>>>

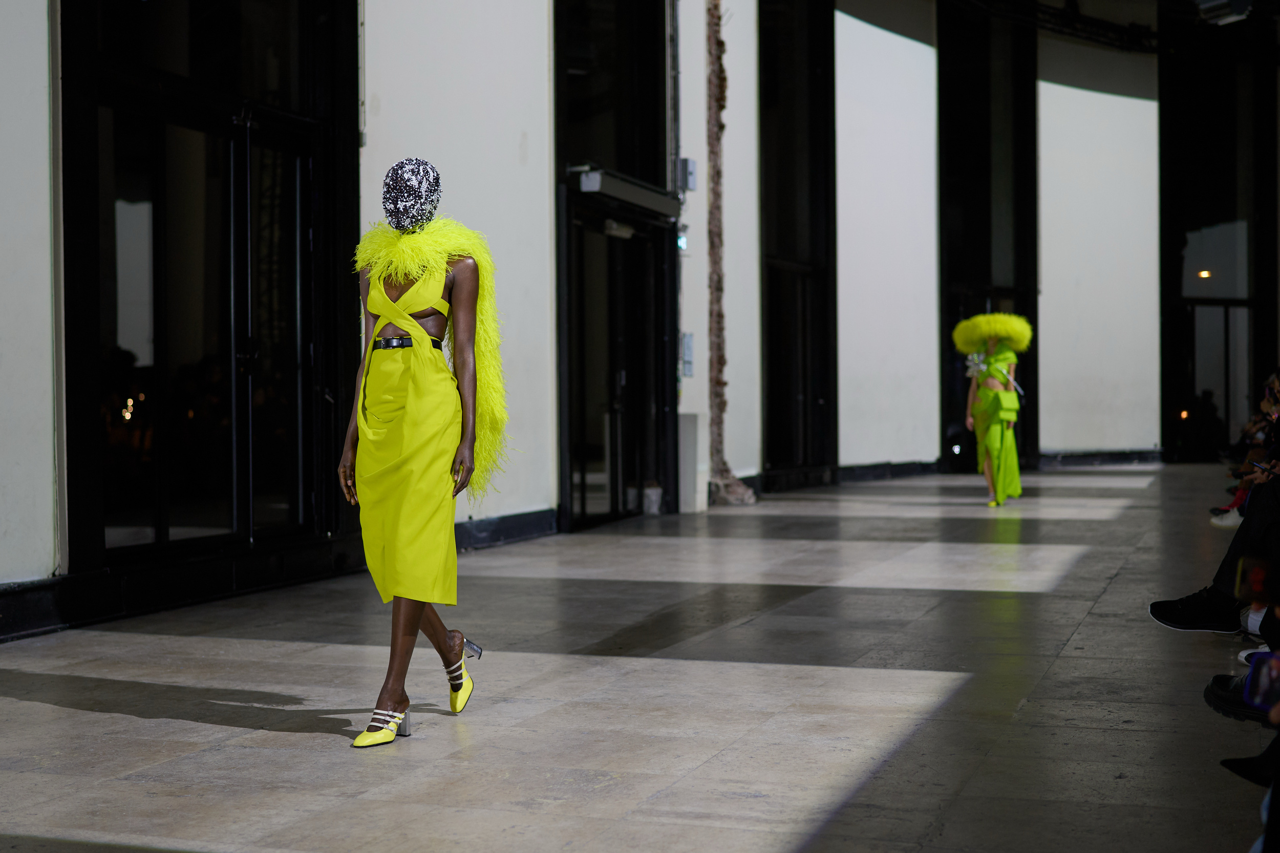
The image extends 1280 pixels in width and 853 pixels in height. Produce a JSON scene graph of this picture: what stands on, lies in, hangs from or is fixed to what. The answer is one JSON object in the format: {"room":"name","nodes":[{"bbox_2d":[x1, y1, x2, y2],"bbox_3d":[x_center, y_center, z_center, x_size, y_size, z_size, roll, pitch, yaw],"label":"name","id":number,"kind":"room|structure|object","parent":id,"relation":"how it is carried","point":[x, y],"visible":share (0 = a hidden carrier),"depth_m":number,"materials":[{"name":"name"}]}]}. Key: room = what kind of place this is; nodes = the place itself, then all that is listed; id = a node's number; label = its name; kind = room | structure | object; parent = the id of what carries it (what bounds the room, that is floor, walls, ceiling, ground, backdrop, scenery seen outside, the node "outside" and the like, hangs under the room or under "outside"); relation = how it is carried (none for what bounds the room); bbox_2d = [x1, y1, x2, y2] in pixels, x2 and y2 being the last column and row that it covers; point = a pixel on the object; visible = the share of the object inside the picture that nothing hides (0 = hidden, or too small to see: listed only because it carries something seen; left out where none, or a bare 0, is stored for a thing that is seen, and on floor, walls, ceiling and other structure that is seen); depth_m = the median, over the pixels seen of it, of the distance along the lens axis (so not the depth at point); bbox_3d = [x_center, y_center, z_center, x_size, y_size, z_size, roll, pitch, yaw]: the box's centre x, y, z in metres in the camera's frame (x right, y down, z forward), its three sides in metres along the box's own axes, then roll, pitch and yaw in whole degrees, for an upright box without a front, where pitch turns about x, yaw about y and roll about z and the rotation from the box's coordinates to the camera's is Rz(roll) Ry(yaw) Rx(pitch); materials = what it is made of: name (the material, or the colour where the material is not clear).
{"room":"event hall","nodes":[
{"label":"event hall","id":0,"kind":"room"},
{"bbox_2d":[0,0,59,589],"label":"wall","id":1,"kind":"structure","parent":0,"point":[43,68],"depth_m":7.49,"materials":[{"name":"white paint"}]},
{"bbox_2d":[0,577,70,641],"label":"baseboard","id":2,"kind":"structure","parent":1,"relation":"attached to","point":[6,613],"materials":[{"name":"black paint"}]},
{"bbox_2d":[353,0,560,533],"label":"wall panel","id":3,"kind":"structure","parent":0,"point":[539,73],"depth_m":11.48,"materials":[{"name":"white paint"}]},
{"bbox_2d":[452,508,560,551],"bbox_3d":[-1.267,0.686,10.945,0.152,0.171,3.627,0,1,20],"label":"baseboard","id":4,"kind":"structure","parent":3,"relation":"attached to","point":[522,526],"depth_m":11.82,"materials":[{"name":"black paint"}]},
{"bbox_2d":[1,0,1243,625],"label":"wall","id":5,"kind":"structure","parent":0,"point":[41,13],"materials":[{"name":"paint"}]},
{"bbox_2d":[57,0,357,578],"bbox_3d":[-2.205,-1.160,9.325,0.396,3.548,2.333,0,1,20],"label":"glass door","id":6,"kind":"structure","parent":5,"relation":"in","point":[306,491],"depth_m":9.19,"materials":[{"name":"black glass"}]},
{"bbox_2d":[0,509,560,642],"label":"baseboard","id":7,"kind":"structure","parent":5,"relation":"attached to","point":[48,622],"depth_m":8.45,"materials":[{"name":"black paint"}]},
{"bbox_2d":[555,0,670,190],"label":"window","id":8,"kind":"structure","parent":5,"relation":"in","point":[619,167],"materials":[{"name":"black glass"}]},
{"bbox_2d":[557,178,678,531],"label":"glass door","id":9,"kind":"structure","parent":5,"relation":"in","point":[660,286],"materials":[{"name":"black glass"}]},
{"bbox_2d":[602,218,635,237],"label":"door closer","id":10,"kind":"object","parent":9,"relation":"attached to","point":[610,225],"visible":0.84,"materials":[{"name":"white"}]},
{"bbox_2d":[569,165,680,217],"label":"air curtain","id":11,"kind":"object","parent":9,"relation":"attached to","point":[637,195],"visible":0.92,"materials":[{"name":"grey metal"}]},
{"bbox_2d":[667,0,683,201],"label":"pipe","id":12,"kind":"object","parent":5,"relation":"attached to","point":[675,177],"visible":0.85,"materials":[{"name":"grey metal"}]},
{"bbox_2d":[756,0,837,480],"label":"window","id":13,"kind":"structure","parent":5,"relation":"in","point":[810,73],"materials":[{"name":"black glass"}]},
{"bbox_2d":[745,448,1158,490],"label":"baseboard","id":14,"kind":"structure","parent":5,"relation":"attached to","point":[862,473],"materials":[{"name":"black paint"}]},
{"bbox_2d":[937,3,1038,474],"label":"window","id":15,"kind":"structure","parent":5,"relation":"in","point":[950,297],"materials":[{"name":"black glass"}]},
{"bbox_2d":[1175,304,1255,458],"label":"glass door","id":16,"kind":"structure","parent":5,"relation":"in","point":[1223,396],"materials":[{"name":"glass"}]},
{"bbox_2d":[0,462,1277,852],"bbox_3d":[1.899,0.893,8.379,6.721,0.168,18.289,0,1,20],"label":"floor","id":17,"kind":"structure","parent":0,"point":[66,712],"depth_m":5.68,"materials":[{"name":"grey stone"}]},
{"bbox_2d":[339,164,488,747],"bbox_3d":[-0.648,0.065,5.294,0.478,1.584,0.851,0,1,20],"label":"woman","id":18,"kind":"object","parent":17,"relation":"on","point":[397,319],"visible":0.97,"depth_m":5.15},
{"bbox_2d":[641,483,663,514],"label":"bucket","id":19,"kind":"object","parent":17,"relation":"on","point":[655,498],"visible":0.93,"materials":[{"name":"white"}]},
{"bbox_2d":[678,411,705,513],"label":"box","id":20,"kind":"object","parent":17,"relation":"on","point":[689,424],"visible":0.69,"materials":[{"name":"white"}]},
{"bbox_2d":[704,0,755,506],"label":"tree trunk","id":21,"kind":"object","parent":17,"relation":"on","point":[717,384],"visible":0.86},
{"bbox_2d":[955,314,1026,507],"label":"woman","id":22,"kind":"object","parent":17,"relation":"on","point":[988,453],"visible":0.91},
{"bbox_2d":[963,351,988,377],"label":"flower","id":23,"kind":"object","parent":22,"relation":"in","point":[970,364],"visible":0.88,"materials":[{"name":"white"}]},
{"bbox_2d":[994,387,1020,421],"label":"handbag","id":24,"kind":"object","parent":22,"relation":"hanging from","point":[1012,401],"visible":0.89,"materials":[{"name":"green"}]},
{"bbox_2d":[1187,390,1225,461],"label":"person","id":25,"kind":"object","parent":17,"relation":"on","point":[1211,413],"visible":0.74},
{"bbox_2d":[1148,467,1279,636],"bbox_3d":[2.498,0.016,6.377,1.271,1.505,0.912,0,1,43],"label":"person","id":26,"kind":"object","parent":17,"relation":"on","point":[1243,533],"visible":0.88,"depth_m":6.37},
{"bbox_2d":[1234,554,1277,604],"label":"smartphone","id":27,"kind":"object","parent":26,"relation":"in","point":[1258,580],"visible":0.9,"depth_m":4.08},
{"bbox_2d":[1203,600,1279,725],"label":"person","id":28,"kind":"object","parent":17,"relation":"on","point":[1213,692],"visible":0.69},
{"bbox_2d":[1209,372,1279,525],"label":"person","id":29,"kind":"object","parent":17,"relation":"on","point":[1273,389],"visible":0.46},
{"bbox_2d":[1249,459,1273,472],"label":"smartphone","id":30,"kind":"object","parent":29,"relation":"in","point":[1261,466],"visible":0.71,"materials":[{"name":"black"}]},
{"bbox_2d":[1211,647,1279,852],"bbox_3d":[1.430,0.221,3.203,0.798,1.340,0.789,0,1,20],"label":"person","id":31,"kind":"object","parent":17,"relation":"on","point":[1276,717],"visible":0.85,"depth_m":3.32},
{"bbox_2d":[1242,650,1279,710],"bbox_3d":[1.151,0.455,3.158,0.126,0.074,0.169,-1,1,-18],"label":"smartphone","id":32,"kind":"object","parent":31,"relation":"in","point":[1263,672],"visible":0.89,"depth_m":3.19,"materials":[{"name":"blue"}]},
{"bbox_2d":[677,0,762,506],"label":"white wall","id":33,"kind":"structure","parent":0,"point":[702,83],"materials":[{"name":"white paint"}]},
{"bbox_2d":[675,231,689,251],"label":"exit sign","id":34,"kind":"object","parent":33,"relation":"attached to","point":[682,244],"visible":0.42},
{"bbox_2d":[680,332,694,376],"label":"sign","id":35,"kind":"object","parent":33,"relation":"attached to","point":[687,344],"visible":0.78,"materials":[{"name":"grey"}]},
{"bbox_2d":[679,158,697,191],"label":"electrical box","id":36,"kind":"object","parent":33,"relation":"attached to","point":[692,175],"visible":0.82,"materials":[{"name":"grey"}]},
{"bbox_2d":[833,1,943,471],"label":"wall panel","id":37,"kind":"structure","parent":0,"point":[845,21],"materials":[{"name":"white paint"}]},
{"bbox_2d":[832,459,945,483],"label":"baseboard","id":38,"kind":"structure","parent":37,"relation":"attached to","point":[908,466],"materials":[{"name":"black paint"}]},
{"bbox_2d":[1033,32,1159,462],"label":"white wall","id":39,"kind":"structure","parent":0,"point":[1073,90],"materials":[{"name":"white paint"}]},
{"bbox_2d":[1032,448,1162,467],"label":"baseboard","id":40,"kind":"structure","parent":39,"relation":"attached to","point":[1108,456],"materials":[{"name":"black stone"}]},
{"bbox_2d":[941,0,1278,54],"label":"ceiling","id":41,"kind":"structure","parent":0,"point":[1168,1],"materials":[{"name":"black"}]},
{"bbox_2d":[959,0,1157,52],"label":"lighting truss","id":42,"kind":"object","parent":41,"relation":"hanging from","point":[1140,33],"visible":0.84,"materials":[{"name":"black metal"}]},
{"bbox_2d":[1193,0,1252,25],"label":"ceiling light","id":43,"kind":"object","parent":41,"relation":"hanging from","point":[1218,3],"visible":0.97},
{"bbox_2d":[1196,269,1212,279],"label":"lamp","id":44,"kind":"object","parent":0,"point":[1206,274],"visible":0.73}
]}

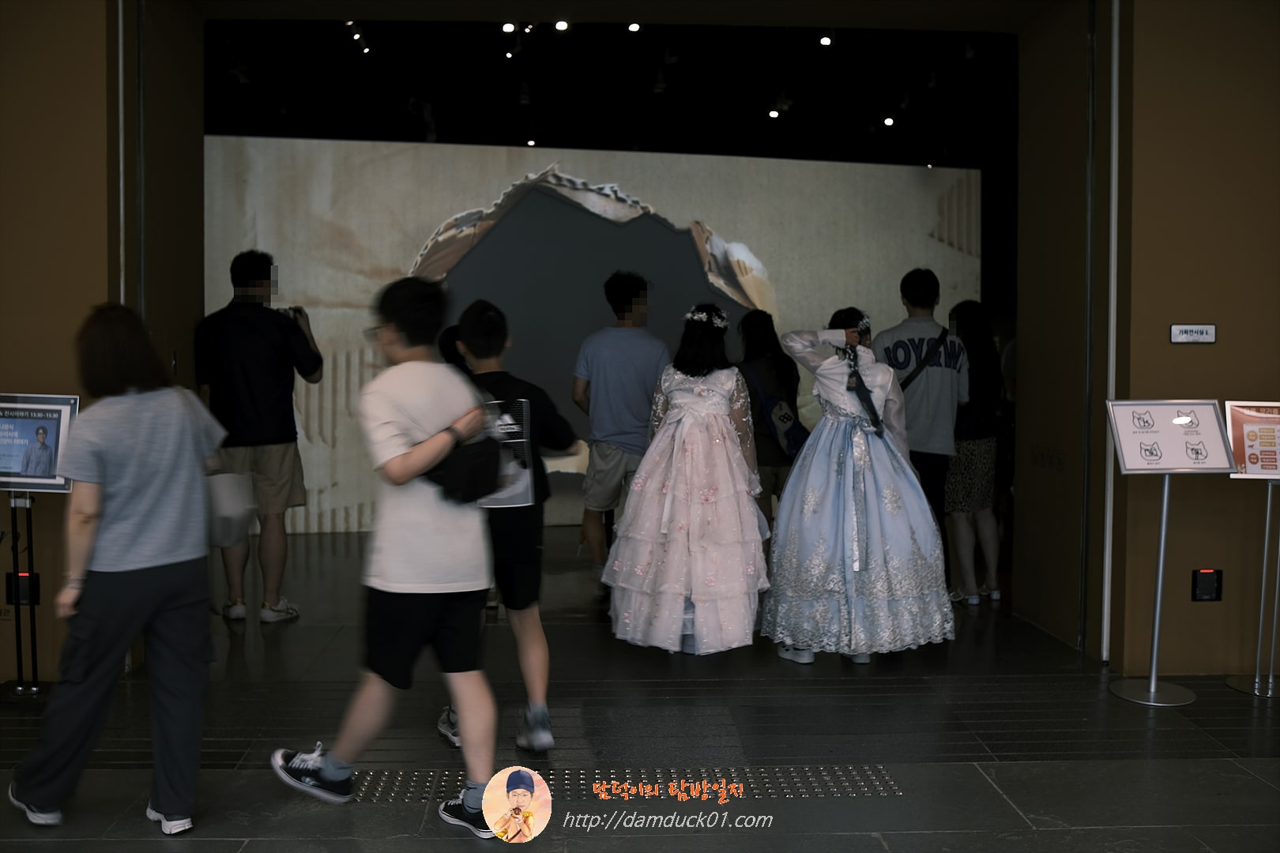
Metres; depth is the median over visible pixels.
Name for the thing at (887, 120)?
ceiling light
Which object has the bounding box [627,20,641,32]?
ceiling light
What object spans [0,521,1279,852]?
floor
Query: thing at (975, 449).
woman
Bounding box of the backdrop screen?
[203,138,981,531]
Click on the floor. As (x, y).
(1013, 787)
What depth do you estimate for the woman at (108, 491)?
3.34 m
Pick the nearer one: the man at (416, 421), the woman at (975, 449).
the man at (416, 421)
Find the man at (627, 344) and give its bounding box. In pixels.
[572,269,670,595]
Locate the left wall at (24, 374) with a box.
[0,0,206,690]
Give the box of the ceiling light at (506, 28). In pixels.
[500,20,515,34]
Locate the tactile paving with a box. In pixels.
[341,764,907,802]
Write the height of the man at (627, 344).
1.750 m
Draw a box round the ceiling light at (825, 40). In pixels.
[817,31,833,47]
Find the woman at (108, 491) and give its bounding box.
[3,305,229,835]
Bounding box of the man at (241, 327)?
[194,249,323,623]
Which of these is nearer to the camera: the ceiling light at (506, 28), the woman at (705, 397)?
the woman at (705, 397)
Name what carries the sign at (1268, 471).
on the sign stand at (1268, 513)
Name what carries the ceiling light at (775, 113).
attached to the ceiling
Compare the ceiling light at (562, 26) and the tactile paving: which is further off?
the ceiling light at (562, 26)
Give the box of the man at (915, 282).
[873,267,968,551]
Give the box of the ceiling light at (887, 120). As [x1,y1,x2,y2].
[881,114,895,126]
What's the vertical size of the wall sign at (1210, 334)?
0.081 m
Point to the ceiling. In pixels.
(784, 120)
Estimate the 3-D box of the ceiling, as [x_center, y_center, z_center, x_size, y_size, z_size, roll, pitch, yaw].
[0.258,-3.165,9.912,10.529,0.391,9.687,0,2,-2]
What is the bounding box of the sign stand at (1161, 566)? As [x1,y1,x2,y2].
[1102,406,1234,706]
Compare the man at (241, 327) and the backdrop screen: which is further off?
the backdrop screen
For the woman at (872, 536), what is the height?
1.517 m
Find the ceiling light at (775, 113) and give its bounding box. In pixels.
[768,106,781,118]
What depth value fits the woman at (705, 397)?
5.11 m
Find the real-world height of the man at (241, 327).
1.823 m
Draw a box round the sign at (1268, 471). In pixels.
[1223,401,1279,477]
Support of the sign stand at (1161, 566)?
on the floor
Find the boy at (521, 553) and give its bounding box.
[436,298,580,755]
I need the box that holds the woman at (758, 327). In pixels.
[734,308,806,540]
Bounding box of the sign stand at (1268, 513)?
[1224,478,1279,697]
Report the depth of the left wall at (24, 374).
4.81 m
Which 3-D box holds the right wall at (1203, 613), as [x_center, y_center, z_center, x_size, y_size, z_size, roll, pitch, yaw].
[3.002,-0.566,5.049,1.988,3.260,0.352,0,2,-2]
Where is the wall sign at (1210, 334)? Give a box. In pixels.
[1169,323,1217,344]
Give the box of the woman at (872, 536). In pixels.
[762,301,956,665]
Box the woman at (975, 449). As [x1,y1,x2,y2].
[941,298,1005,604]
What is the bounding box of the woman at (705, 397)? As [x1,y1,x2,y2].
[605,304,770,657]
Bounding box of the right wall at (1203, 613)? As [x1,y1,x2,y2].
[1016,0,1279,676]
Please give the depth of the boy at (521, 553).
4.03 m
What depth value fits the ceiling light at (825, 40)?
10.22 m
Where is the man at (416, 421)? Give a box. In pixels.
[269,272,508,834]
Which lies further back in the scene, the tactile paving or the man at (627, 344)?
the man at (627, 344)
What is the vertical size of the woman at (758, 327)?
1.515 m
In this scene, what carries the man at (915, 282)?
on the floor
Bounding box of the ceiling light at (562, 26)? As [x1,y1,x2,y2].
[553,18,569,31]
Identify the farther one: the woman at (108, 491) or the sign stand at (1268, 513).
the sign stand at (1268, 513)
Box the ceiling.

<<<

TASK DESCRIPTION:
The answer is the run of lines that starts at the one containing "Please give the" and ends at the last line of the material, reproduced exactly.

YOUR RESPONSE:
Please give the depth of the boy at (521, 553).
4.03 m
What depth value fits the ceiling light at (825, 40)?
10.22 m
Where is the man at (416, 421)? Give a box. In pixels.
[269,272,508,834]
Which lies further back in the scene, the tactile paving or the man at (627, 344)?
the man at (627, 344)
What is the vertical size of the woman at (758, 327)?
1.515 m
In this scene, what carries the man at (915, 282)?
on the floor
Bounding box of the ceiling light at (562, 26)? As [x1,y1,x2,y2].
[553,18,569,31]
Identify the farther one: the woman at (108, 491) or the sign stand at (1268, 513).
the sign stand at (1268, 513)
Box the ceiling.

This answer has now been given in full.